Unabhängig davon: WOW, was für eine Basketball-Saison bisher in Bayreuth! Wenn die Jungs kommenden Samstag auch noch den Münchner Bayern die Lederhosen ausziehen, dann springe ich - bildlich gesprochen! - nackt aus einer Torte! ;-)
Es wurde aber zuerst das unsportliche und dann das disqualifizierende Foul gepfiffen.
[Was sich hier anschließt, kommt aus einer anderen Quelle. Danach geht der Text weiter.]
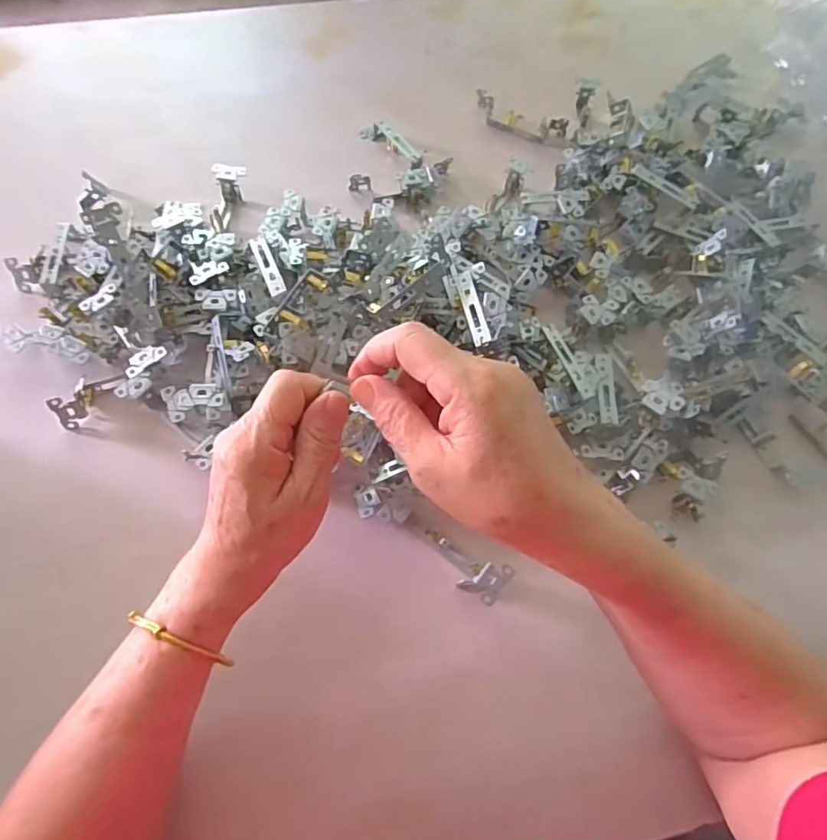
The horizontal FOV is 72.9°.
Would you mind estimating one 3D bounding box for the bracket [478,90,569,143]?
[{"bbox_3d":[0.116,-0.331,0.611,0.104,0.019,0.032,22,68,7],"label":"bracket"}]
Habe mir gerade nochmal auf der Telekombasketball-Website den 5-minütigen Game Report (frei verfügbar!) zu Gemüte geführt: Was zunächst im Sinne einer Tatsachenentscheidung gepfiffen wurde, war aufgrund der Rangelei um den Ball "Sprungball" (bzw. die "Einwurfpfeil-Entscheidung"): Man kann im Game Report ganz eindeutig zwei der drei Schiedsrichter erkennen, welche die entsprechende Geste ("Beide Daumen nach oben") machen, auch der Pfiff ist deutlich zu hören - und zwar noch vor dem Tritt von McCray. Die Rangelei um den Ball wurde also wohl als foulfrei bewertet.
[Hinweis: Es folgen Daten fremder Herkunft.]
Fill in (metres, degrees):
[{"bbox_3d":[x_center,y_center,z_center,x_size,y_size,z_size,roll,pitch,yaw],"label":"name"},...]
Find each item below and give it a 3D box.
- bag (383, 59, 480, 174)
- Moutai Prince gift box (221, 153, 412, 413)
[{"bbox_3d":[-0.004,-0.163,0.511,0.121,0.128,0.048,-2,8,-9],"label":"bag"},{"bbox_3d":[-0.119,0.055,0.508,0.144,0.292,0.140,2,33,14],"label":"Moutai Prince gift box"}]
Mit "Es wurde aber zuerst das unsportliche und dann das disqualifizierende Foul gepfiffen." meinen Sie vermutlich, dass nach der kurzen (bzw. eig. relativ langen!) Spielunterbrechung und der damit einhergehenden Begutachtung des Videomaterials ("Instant Replay") durch die Schiedsrichter zunächst das unsportliche Foul von Brooks und dann das disqualifizierende Foul von McCray verkündet wurde. Ich bin mir nicht 100%ig sicher, aber ich denke, dass die Reihenfolge solcher "Verkündungen" nach der Begutachtung von Videomaterial nicht zwingend mit der Chronologie der Ereignisse auf dem Spielfeld identisch sein muss.
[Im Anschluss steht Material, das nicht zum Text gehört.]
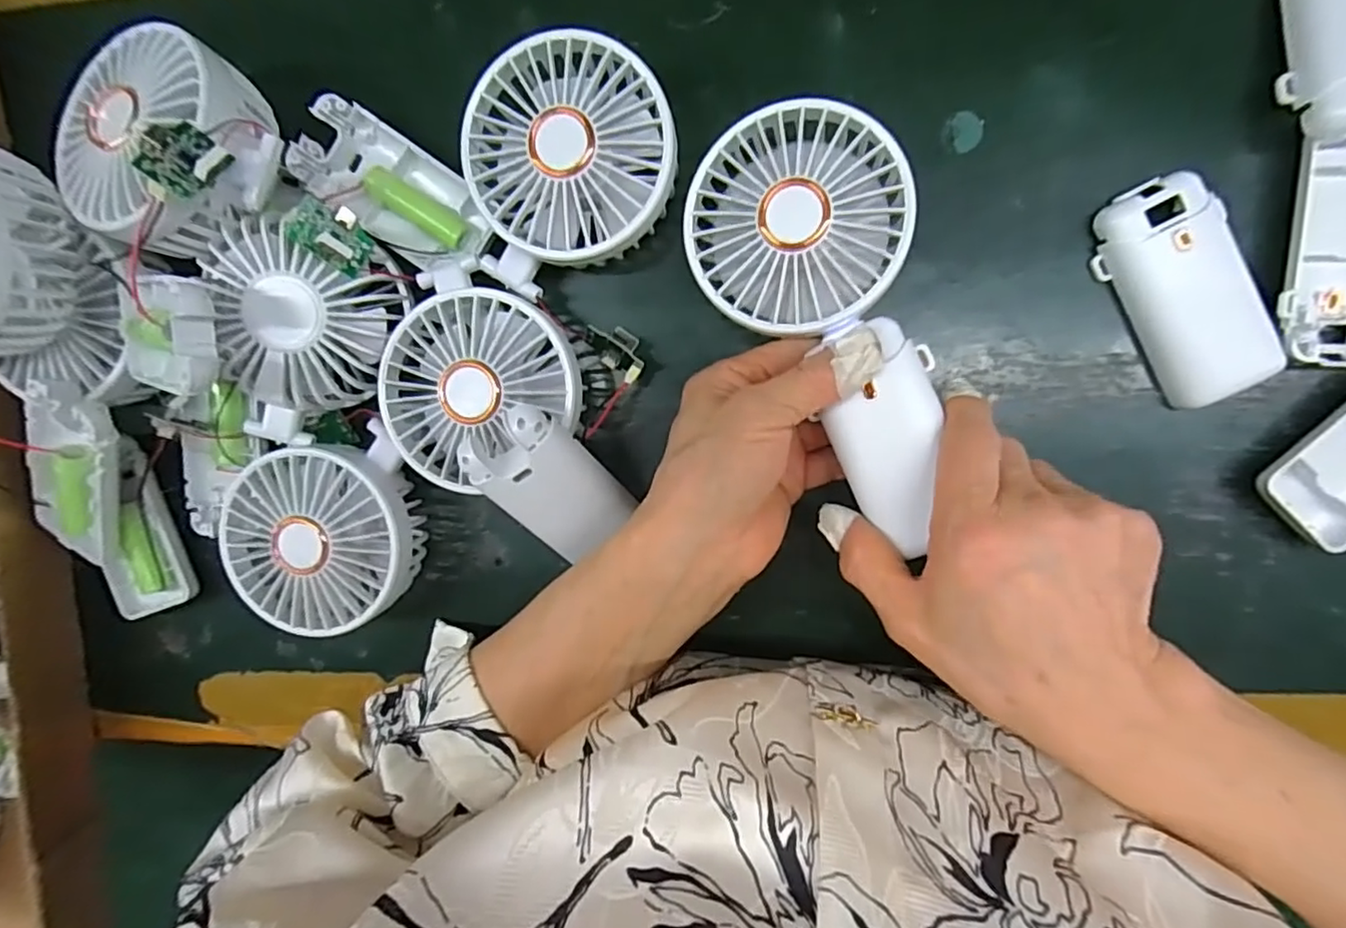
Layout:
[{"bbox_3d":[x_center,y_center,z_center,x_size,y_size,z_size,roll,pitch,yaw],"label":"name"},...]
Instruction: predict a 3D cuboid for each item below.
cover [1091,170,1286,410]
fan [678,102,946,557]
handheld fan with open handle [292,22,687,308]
[{"bbox_3d":[0.214,-0.072,0.263,0.046,0.014,0.093,-30,90,9],"label":"cover"},{"bbox_3d":[0.065,-0.053,0.255,0.081,0.033,0.171,-21,90,9],"label":"fan"},{"bbox_3d":[-0.083,-0.123,0.277,0.173,0.049,0.092,-4,93,8],"label":"handheld fan with open handle"}]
Außerdem darf das 2014 eingeführte Instant Replay nur bei einigen wenigen, konkreten Fällen wie der Identifizierung beteiligter Spieler bei Rudelbildungen in Anspruch genommen werden; die Überprüfung und damit mögliche Revidierung einer Sprungball-Entscheidung steht meines Wissens nicht auf der Liste der entsprechenden Fälle.
Richtig. Ich gehe davon aus, dass die Chronologie der Pfiffe bzw. Handzeichen auch den tatsächlichen Verlauf der Fouls widerspiegelt. Allerdings kenne ich die Statuten so im Detail nun auch wieder nicht.